HAYDN

— El primer movimiento es un allegreto…— Le susurró ella entusiasmada mientras se abanicaba con el programa.

— Yo tocaba con la Armónica de Marsella. La Armónica es una amiga mía de Marsella…

— Shhh. Escucha. — Dijo ella con un rubor que sólo podía excitarlo. Tal vez por eso le llevaba la contra. Se habían conocido pocos días antes en una eléctrica como desconcertante noche de malentendidos. Pero había triunfado el intercambio de neutrones.

— Hay uno que desafina.

— Shhh.— Se molestó ella.

— Con partitura delante toco hasta yo…

— Es sublime este cuarteto.

— Para cuarteto los Beatles.

Estaba ansioso sin saber por qué. Aunque aún no habían tenido sexo, presentía que la debacle duraría poco. Ella lo había invitado al concierto de Haydn. El nunca había asistido a un concierto y tal vez eso elevaba sus prevenciones y los pocos modales. Ella volvió a chistar y se quedó escuchando embelesada, sin mirarlo, cosa que lo irritaba pues lo desplazaba del centro. No soportaba aquella música. Carraspeaba inquieto. Sentada al otro costado, una mujer atractiva, tal vez pasaba los cincuenta, lo relojeaba. Parecía no tener mucho interés por el concierto. La mujer susurró:

— Qué preciosidad! Me imagino en el XVIII de Goya, en Palacio!

— Y yo me imagino en Venecia en una góndola.

— También, claro.
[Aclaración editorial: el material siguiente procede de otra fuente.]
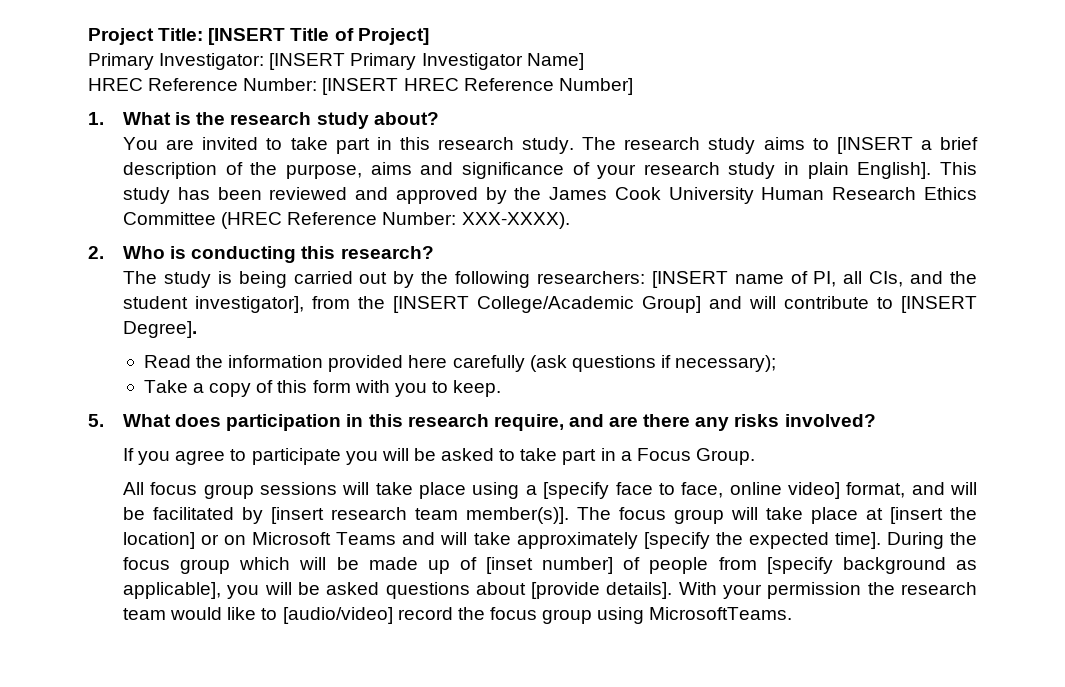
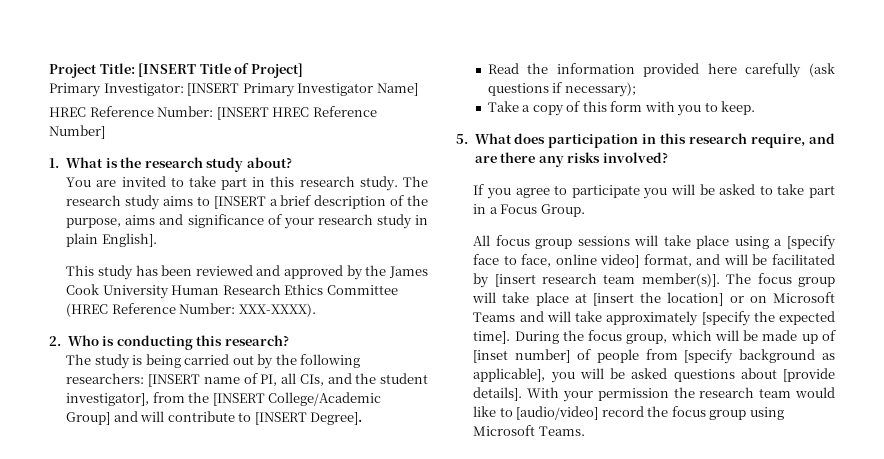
(932, 170) none -> (157, 240) //
[180,559,231,574] group -> [626,334,668,344] group,
[649,607,793,620] MicrosoftTeams. -> [473,425,585,436] Microsoft Teams.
Y con el cuadro de Goya de los majos bailando…

— Yo decía en el supermercado Venecia, caminando entre las góndolas.

— Shhht. — Chistaron en la fila de atrás.

— Menos mal que alguien me comprende.— Continuó él cambiando de piernas.

— Ah, tan incomprendido! jaja

— Yo por ejemplo a este Haydn me lo imagino bajo una lluvia a cántaros.

— Pues a mi me hace acordar a Bocherini.

— ¿Te imaginas una noche de tormenta en el castillo de Drácula?

— ¿Dracula? No! Jaja.

— Bueno. Pues ese soy yo.

— Shhht.— se volvió a escuchar. Del otro lado su promesa eléctrica ni se enteraba.

— Una vecina mía estuvo en el Castillo y se quejó. Le dijo a mi mujer: Chata, a ver si pasás la moqueta porque aquí hay polvo del siglo X…. 

Se hizo un silencio largo e incómodo. La cincuentona parecía arrepentirse de haber hablado. Seguro no comulgaba con su ironía. Tampoco la chica del otro lado. Nadie en realidad. Ahora que lo pensaba, nadie captaba su esencia, y su esencia era esencialmente demasiado solitaria como para ser captada. Las notas musicales se arremolinaron y luego volvieron a calmarse hasta asentarse en una especie de meseta soporífera. El hombre abrió y cerró la quijada separando la membrana de los tímpanos asordinados.

— ¿Bocherini quién es?

Alguien de atrás elevó la voz.

— Silencio!

Miró hacia los lados como buscando y volvió a la carga.

— ¿A ti te gusta Mozart?

La señora no contestó. 

— Bueno, está bien, a mí me gusta Aristóteles y tampoco digo nada.

Se rascó la cabeza y volvió a ver a su prometida tanto más joven que él.

Latía entre las notas la posibilidad de una repentina elevación al reino estupefacto de su sexo. Ella lo miró brevemente y siguió atenta a la entrada del Andante. Cuando posó su mano tibia sobre la de él, cerró los ojos y se dejó arrastrar por el silencio de la lluvia cayendo a cántaros en el teatro vacío.